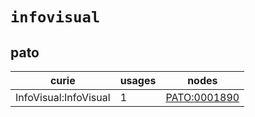 # `infovisual`

## pato

| curie                 |   usages | nodes                                                       |
|-----------------------|----------|-------------------------------------------------------------|
| InfoVisual:InfoVisual |        1 | [PATO:0001890](http://purl.obolibrary.org/obo/PATO_0001890) |

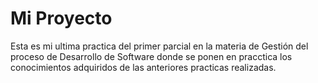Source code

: # Mi Proyecto
Esta es mi ultima practica del primer parcial  en la materia de Gestión del proceso de Desarrollo de Software
donde se ponen en pracctica los conocimientos adquiridos de las anteriores practicas realizadas.
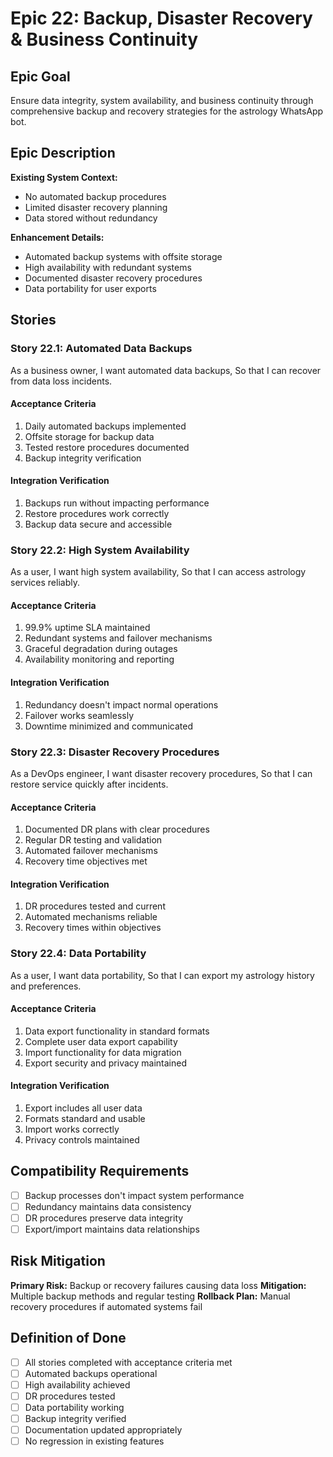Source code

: # Epic 22: Backup, Disaster Recovery & Business Continuity

## Epic Goal

Ensure data integrity, system availability, and business continuity through comprehensive backup and recovery strategies for the astrology WhatsApp bot.

## Epic Description

**Existing System Context:**

- No automated backup procedures
- Limited disaster recovery planning
- Data stored without redundancy

**Enhancement Details:**

- Automated backup systems with offsite storage
- High availability with redundant systems
- Documented disaster recovery procedures
- Data portability for user exports

## Stories

### Story 22.1: Automated Data Backups

As a business owner,
I want automated data backups,
So that I can recover from data loss incidents.

#### Acceptance Criteria

1. Daily automated backups implemented
2. Offsite storage for backup data
3. Tested restore procedures documented
4. Backup integrity verification

#### Integration Verification

1. Backups run without impacting performance
2. Restore procedures work correctly
3. Backup data secure and accessible

### Story 22.2: High System Availability

As a user,
I want high system availability,
So that I can access astrology services reliably.

#### Acceptance Criteria

1. 99.9% uptime SLA maintained
2. Redundant systems and failover mechanisms
3. Graceful degradation during outages
4. Availability monitoring and reporting

#### Integration Verification

1. Redundancy doesn't impact normal operations
2. Failover works seamlessly
3. Downtime minimized and communicated

### Story 22.3: Disaster Recovery Procedures

As a DevOps engineer,
I want disaster recovery procedures,
So that I can restore service quickly after incidents.

#### Acceptance Criteria

1. Documented DR plans with clear procedures
2. Regular DR testing and validation
3. Automated failover mechanisms
4. Recovery time objectives met

#### Integration Verification

1. DR procedures tested and current
2. Automated mechanisms reliable
3. Recovery times within objectives

### Story 22.4: Data Portability

As a user,
I want data portability,
So that I can export my astrology history and preferences.

#### Acceptance Criteria

1. Data export functionality in standard formats
2. Complete user data export capability
3. Import functionality for data migration
4. Export security and privacy maintained

#### Integration Verification

1. Export includes all user data
2. Formats standard and usable
3. Import works correctly
4. Privacy controls maintained

## Compatibility Requirements

- [ ] Backup processes don't impact system performance
- [ ] Redundancy maintains data consistency
- [ ] DR procedures preserve data integrity
- [ ] Export/import maintains data relationships

## Risk Mitigation

**Primary Risk:** Backup or recovery failures causing data loss
**Mitigation:** Multiple backup methods and regular testing
**Rollback Plan:** Manual recovery procedures if automated systems fail

## Definition of Done

- [ ] All stories completed with acceptance criteria met
- [ ] Automated backups operational
- [ ] High availability achieved
- [ ] DR procedures tested
- [ ] Data portability working
- [ ] Backup integrity verified
- [ ] Documentation updated appropriately
- [ ] No regression in existing features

++++++

#### ACTIVITY:
Wherever the string "integrity" occurs in the records above, copy that line.

#### TASK RESULT:
Ensure data integrity, system availability, and business continuity through comprehensive backup and recovery strategies for the astrology WhatsApp bot.
4. Backup integrity verification
- [ ] DR procedures preserve data integrity
- [ ] Backup integrity verified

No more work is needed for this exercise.